BA (University of Utah), MA (Birkbeck, University of London)
- Yohei Koyama
- Thesis title:
- Life with radiation: ethnography of the nuclear disaster in Fukushima
I was fascinated by the European culture of the interwar years such as Surrealism and Dada, and psychoanalysis during my undergraduate study in History. My fascination sprang from the sense of anxiety, loneliness and neurosis within this particular moment of history. However, the nuclear accident at Fukushima Daiichi Nuclear Power Plant in March 2011, especially experiencing the disaster and its aftermath in my hometown in Fukushima, has changed many things including my research interests. Since “Fukushima” has confronted me with a number of questions that I cannot disregard, I have decided to take them to my PhD research.
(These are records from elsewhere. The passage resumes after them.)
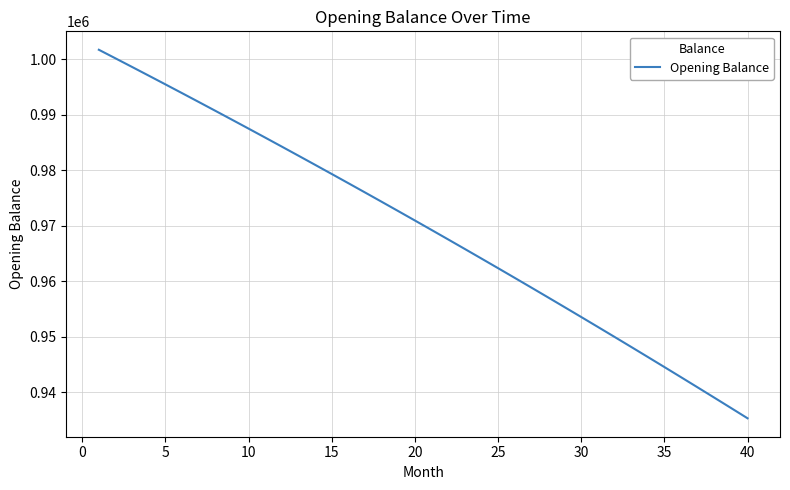

What is the minimum value shown in the chart?

935269.8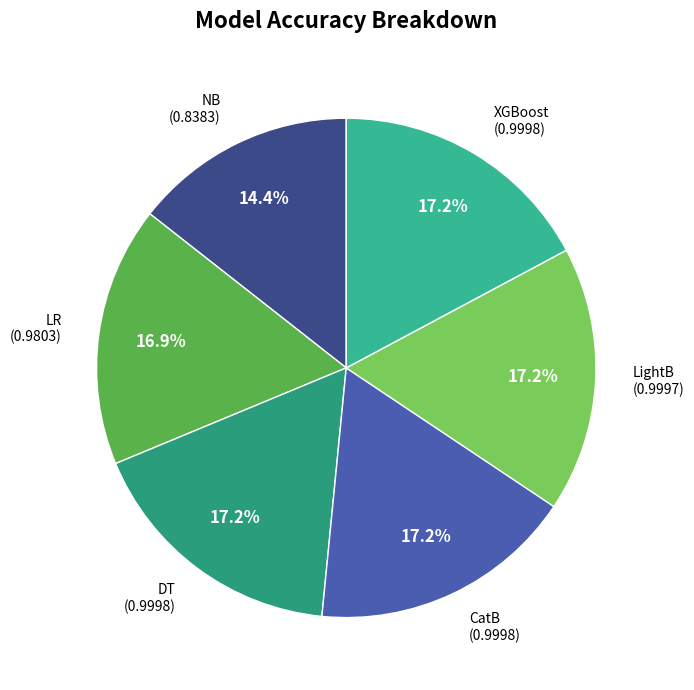

What percentage is NOT represented by XGBoost?

82.8%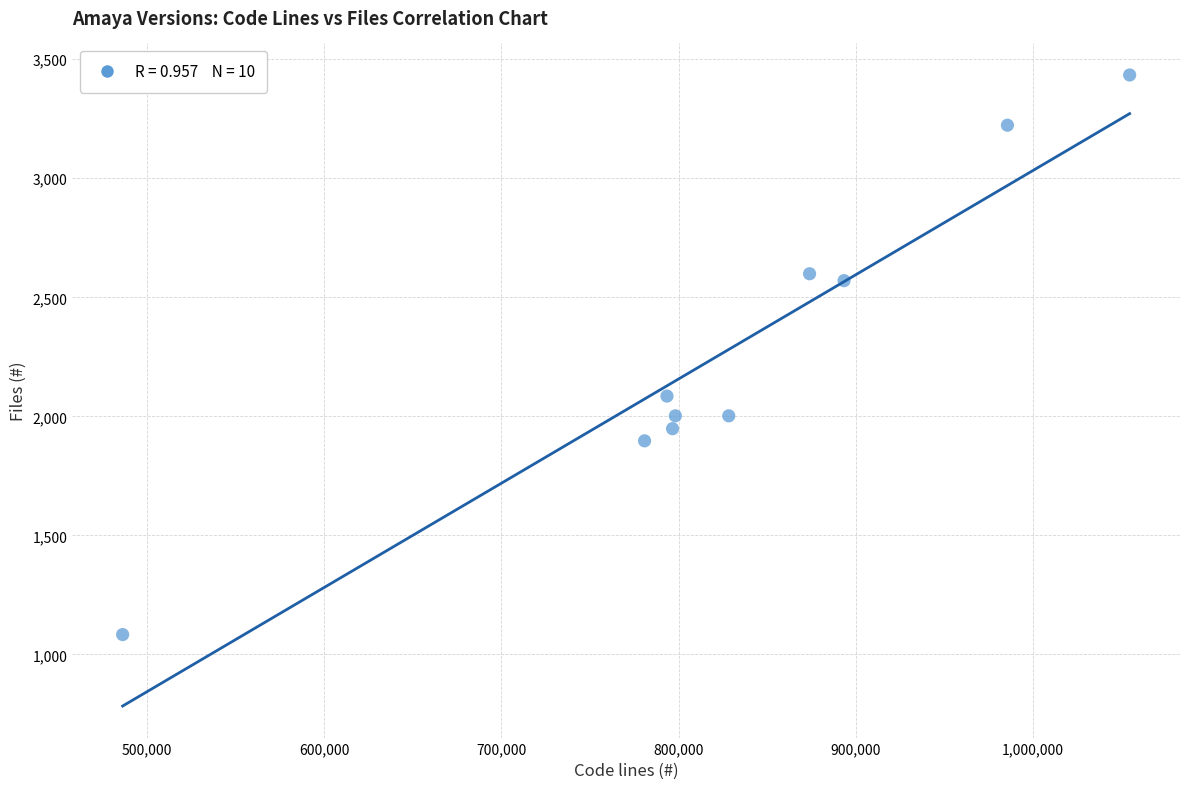

What is the average X value?

829109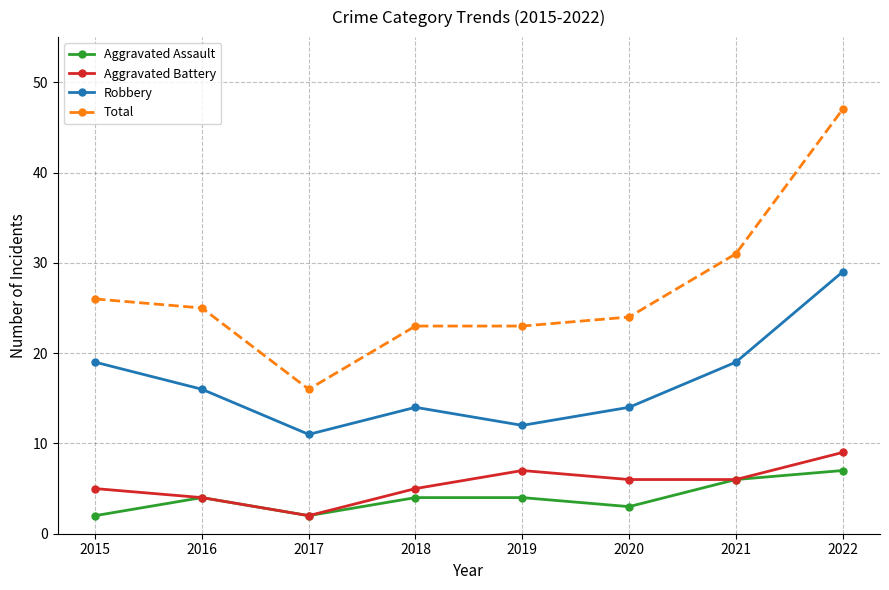

In Aggravated Assault, how many points are lower than both neighbors (excluding endpoints)?

2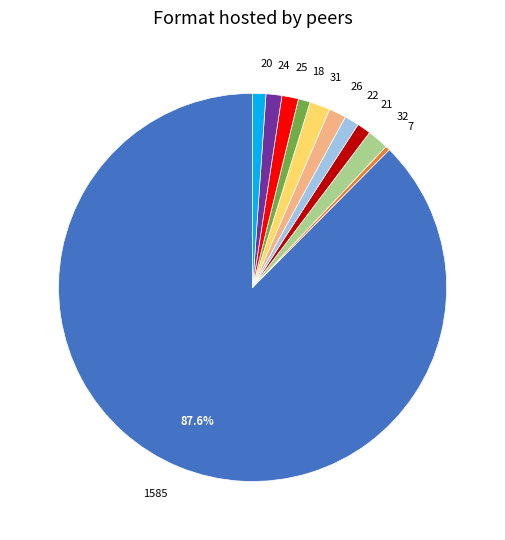

Count the number of slices in the pie.

11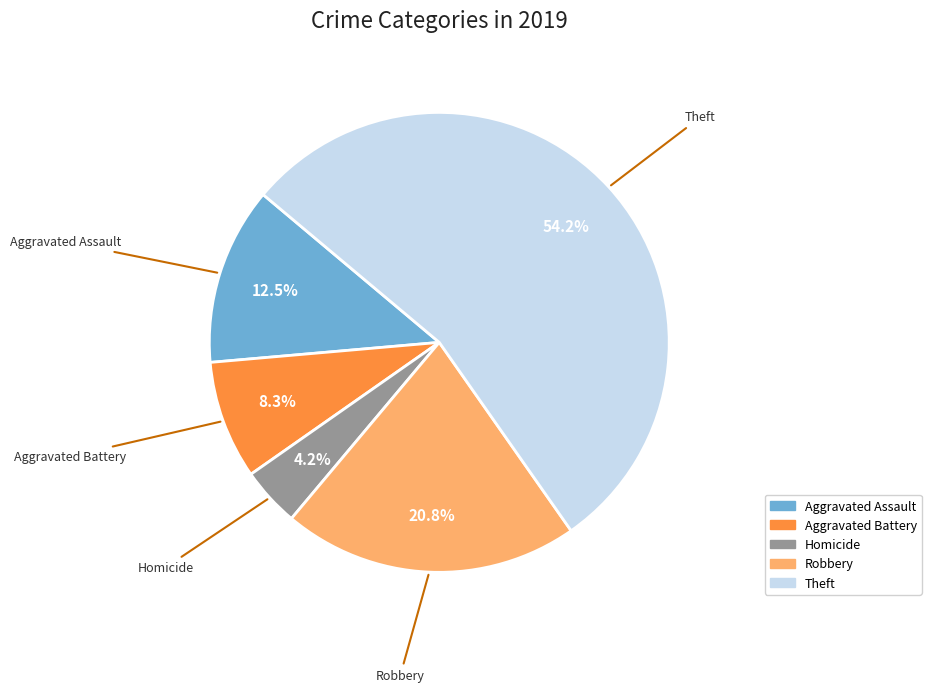

Count the number of slices in the pie.

5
In today’s Fukushima, checking “today’s background radiation level” on television and newspaper has become an everyday routine, a number of radiological monitors outside show us the background radiation level in real time, and the word “radiation” and other terminologies are now commonly used in the course of the present nuclear crisis. When invisible radioactive rays have been thus visualised and verbalised as part of everyday reality, one is urged to imagine “the impossible” in a Freud-Lacanian sense – his own death. Speaking for the residents who have chosen to stay in Fukushima, Gen’yu Sokyu – the chief priest of the Fukuju-ji Zen Buddhist temple in Fukushima as well as the Akutagawa Prize winning novelist – has stated that the most pressing question for them in the nuclear accident aftermath is not where they wish to live, but where they wish to die. He is no longer afraid of living in Fukushima after making peace with the reality that he cannot leave due to his family and his obligations to his temple. In a similar way, the residents themselves seem to have already answered the most pressing question.
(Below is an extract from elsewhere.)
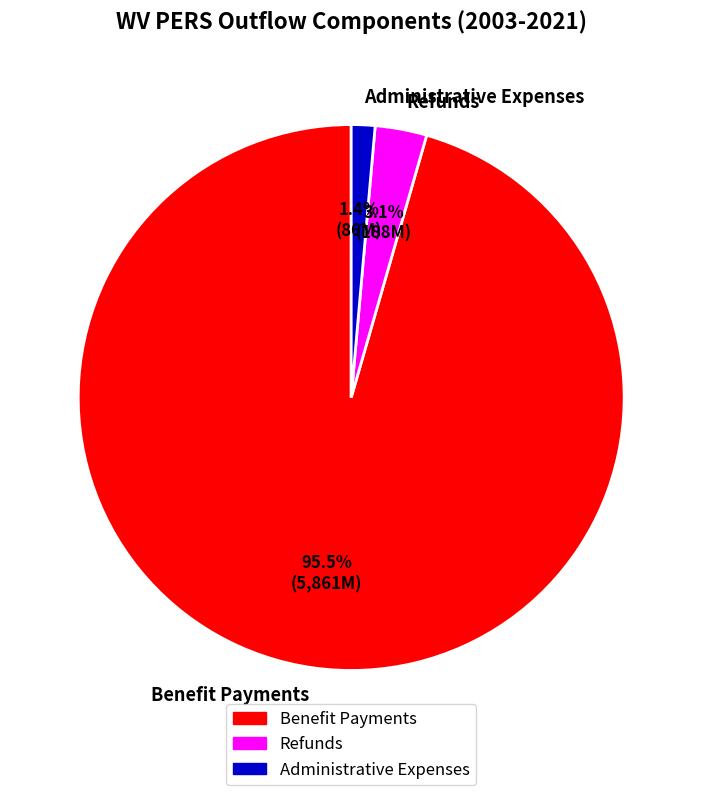

What is the largest slice in the pie chart?

Benefit Payments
In my research project, I will suggest life with radiation (a life in death) as something beyond our conventional reality, and which arguably represents the traumatic Real in a Lacanian sense. The Real is not simply opposed to the Imaginary but located beyond the Symbolic – the Real is the impossible to imagine, impossible to integrate into the symbolic order, and impossible to attain. Therefore, “to live with radiation” is to encounter with the Real. But then, why do the residents choose to do so? What is uncanny is the residents’ willingness to live with radiation. It is a paradox, but this paradox can be understood as repetition compulsion which is a Freud-Lacanian interpretation of trauma.
I will conduct ethnographic fieldwork in order to collect testimonies of how the Fukushima residents encounter with radiation, how they embrace their own death, and how they repeat the trauma in everyday life after the nuclear accident. Perhaps, repetition compulsion is their willing recollection of a traumatic past and projecting it into the future, which means Nietzschean radicalization of the repetition compulsion (the Eternal Recurrence of the Same) into the will (the Will to Power). Even if not following Nietzsche, I would like to emphasize the positive agency of the Fukushima residents.